» Task directions
Every line in the data below that has the word "month" should be returned.

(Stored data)
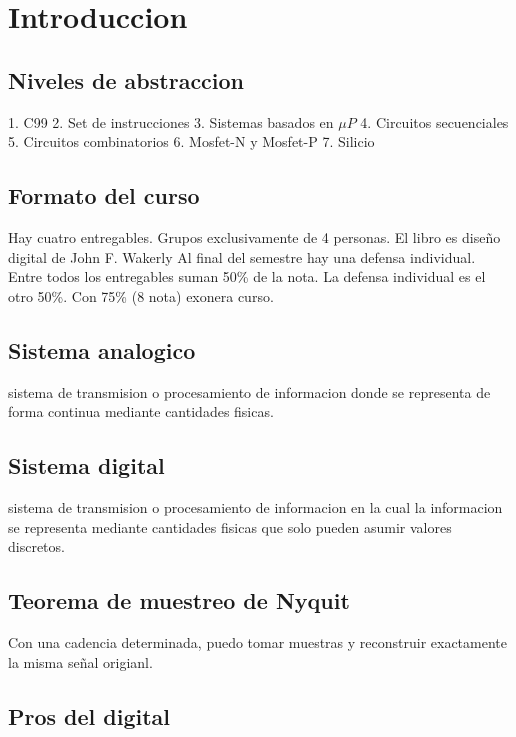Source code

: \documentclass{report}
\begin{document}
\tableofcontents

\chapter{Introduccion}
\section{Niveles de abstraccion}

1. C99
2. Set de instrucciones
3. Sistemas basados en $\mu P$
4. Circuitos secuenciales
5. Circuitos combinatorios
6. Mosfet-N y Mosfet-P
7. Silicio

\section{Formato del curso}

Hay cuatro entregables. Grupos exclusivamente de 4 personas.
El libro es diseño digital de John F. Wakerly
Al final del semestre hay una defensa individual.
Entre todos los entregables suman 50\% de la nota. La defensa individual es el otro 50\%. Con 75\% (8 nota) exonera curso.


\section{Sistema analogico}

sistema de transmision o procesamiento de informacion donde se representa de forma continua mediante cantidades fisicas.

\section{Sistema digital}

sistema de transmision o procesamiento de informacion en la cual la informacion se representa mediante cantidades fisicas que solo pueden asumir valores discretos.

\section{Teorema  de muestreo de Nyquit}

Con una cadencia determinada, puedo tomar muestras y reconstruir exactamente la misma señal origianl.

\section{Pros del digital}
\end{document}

==

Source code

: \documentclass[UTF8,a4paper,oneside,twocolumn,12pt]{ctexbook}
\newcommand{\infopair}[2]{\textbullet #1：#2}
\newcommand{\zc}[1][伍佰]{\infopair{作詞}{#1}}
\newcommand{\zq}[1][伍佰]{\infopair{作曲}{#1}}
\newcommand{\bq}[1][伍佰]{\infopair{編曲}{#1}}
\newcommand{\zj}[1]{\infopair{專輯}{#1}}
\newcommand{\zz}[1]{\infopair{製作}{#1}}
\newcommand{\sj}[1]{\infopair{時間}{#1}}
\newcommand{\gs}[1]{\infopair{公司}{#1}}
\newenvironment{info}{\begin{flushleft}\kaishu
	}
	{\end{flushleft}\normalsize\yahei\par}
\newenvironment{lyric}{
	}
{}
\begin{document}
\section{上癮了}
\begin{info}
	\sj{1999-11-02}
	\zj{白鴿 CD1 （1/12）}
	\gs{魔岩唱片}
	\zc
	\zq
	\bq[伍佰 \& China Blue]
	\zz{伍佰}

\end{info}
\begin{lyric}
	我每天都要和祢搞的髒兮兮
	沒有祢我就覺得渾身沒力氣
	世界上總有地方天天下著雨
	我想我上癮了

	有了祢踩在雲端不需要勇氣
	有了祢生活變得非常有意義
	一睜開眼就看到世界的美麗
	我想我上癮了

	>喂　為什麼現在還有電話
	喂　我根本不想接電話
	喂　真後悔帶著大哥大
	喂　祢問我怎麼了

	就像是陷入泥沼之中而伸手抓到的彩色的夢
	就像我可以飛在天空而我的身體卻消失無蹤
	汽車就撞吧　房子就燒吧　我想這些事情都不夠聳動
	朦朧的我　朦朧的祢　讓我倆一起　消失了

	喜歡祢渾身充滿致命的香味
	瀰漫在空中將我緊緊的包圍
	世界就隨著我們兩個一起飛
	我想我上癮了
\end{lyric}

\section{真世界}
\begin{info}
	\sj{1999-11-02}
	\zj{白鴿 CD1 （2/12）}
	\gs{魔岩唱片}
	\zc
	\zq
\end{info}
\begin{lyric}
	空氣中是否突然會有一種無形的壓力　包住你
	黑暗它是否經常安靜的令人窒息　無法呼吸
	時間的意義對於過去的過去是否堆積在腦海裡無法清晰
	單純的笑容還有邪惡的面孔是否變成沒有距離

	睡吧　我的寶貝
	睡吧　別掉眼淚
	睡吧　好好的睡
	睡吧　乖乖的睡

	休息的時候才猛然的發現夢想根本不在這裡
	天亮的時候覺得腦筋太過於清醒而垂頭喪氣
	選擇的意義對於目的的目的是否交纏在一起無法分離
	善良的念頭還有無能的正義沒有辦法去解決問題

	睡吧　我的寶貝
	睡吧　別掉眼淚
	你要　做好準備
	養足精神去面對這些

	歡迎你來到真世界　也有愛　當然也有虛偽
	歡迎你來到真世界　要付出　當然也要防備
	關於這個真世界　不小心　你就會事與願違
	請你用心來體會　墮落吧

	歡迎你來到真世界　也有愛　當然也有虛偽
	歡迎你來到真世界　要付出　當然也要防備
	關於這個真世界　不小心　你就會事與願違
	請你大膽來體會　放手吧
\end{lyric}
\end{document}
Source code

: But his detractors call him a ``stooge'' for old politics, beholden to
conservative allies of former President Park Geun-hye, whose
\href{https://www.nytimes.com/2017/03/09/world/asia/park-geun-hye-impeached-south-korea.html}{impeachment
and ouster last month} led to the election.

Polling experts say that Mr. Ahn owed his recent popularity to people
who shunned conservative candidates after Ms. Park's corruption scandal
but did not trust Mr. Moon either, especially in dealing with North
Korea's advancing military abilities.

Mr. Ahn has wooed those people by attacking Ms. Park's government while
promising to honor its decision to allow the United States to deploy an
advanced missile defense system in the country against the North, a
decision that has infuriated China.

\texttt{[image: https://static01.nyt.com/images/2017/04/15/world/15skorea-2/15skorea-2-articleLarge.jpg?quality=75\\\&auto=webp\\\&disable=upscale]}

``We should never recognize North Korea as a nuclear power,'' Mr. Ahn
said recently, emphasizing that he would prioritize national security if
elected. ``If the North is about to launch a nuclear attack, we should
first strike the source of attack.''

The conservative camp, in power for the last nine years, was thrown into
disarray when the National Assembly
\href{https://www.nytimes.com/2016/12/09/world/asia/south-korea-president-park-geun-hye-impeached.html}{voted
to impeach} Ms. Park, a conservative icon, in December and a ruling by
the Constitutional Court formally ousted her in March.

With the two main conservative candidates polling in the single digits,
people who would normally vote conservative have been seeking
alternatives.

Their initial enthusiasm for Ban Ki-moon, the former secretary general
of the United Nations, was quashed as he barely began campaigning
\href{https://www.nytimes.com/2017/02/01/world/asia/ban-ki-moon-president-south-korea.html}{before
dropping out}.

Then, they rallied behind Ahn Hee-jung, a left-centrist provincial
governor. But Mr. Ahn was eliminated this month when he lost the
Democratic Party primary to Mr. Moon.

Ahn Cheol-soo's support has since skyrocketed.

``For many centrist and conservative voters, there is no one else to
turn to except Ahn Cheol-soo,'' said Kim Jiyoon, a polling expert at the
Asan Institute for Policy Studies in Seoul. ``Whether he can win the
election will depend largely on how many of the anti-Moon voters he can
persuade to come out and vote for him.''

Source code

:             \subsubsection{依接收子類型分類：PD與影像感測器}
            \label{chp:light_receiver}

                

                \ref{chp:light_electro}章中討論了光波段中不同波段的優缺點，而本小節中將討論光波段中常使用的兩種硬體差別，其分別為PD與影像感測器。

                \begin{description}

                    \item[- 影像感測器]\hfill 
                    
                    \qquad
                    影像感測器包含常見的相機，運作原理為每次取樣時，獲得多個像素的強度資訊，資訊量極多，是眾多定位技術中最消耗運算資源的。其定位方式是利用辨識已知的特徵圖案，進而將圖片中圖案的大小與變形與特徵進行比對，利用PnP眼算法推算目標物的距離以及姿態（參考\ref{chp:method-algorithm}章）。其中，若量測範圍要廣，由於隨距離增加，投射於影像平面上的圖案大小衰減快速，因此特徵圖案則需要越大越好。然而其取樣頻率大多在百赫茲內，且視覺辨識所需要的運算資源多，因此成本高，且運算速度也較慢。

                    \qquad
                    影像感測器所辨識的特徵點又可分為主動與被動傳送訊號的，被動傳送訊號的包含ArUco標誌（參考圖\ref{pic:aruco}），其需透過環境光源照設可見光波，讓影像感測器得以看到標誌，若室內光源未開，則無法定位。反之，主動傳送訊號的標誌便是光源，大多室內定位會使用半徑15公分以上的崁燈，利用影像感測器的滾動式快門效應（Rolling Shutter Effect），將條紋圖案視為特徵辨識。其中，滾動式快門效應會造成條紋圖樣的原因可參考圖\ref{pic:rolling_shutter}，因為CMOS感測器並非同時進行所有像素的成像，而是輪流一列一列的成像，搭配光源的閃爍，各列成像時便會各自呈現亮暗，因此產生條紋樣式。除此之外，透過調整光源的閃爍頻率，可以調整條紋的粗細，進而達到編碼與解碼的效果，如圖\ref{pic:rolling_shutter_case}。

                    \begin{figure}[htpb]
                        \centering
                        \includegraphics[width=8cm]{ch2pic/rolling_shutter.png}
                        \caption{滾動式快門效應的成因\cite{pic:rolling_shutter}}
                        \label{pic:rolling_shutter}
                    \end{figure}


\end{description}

» Output below
and ouster last month} led to the election.
governor. But Mr. Ahn was eliminated this month when he lost the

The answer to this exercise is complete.